Use stat_function(). It’s also necessary to give ggplot a dummy data frame so that it will get the proper x range. In this example we’ll use dnorm(), which gives the density of the normal distribution (Figure 13.4, left):

# The data frame is only used for setting the range
p <- ggplot(data.frame(x = c(-3, 3)), aes(x = x))

p + stat_function(fun = dnorm)

13.2.3 Discussion

Some functions take additional arguments. For example, dt(), the function for the density of the t-distribution, takes a parameter for degrees of freedom (Figure 13.4, right). These additional arguments can be passed to the function by putting them in a list and giving the list to args:

p + stat_function(fun = dt, args = list(df = 2))
The normal distribution (left); The t-distribution with df=2 (right)The normal distribution (left); The t-distribution with df=2 (right)

Figure 13.4: The normal distribution (left); The t-distribution with df=2 (right)

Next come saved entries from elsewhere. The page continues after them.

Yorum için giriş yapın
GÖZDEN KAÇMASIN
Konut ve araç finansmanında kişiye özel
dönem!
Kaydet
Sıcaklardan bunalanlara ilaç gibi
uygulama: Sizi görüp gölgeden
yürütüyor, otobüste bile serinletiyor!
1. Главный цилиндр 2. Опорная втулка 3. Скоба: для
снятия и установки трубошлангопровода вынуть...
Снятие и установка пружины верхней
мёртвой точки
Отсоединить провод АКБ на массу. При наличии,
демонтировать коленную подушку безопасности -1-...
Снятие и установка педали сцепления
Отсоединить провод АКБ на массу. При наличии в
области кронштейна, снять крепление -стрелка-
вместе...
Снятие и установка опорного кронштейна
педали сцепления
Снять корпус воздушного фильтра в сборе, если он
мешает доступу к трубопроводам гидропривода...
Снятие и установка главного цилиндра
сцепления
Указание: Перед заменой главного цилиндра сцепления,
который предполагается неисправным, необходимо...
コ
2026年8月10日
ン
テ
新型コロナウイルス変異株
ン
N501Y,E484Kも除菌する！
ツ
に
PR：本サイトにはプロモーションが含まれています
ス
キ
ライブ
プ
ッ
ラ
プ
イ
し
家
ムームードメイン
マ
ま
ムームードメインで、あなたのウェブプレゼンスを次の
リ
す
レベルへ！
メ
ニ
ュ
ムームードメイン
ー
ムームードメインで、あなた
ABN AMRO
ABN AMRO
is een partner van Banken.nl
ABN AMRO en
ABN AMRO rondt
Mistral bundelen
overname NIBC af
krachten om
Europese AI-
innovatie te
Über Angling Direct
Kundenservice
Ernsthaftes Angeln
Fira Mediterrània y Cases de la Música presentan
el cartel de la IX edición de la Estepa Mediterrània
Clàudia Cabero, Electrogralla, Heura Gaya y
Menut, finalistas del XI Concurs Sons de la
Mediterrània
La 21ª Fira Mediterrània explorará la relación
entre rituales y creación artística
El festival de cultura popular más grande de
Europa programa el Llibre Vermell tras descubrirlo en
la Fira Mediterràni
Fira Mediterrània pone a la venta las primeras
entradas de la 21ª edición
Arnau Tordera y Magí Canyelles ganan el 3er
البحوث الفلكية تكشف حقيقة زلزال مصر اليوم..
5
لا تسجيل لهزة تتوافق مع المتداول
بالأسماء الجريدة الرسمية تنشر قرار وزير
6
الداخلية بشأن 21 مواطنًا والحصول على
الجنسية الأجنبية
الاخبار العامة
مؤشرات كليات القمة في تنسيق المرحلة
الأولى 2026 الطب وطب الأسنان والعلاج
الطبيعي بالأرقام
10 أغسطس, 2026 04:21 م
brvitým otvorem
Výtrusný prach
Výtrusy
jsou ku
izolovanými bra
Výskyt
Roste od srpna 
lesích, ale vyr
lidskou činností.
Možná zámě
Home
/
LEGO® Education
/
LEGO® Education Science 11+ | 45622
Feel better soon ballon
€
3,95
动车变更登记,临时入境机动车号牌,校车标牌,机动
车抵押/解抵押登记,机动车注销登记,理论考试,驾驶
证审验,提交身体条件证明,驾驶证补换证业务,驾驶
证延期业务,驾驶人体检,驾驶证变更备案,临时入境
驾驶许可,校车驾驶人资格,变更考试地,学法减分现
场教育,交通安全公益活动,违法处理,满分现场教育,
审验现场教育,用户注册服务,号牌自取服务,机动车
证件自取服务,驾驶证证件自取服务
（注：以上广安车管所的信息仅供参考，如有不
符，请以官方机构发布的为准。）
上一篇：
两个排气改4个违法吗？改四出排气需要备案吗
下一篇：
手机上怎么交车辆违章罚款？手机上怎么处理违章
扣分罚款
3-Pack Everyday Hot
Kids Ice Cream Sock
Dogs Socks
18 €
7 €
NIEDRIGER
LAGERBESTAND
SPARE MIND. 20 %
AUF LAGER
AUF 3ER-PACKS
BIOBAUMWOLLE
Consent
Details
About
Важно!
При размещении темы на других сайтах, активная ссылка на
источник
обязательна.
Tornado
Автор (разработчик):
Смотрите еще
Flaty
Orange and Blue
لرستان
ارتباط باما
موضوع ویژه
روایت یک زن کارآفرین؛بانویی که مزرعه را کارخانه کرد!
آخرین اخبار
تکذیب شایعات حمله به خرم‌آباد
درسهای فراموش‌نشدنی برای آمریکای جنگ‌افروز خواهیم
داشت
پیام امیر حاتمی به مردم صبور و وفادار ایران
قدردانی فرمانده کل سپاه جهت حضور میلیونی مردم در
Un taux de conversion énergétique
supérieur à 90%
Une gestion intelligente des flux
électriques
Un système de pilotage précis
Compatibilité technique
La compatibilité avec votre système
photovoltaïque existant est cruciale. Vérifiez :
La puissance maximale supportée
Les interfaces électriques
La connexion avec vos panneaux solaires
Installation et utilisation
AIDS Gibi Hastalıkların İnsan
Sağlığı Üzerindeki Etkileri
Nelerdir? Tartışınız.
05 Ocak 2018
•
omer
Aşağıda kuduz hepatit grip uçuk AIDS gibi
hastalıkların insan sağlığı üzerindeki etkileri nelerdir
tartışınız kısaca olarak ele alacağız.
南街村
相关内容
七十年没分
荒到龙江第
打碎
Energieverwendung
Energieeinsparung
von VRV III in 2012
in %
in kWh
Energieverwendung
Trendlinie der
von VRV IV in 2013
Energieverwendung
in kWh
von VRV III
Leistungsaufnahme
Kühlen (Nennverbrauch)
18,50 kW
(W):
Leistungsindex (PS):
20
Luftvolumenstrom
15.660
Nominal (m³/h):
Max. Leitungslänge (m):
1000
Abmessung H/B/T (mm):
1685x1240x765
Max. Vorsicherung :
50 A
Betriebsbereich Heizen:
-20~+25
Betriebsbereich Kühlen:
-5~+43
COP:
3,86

It’s also possible to define your own functions. It should take an x value for its first argument, and it should return a y value. In this example, we’ll define a sigmoid function (Figure 13.5):

myfun <- function(xvar) {
    1 / (1 + exp(-xvar + 10))
}

ggplot(data.frame(x = c(0, 20)), aes(x = x)) +
  stat_function(fun = myfun)
A user-defined function

Figure 13.5: A user-defined function

By default, the function is calculated at 101 points along the x range. If you have a rapidly fluctuating function, you may be able to see the individual segments. To smooth out the curve, pass a larger value of n to stat_function(), as in stat_function(fun=myfun, n=200).

13.2.4 See Also

For plotting predicted values from model objects (such as lm and glm), see Recipe 5.7.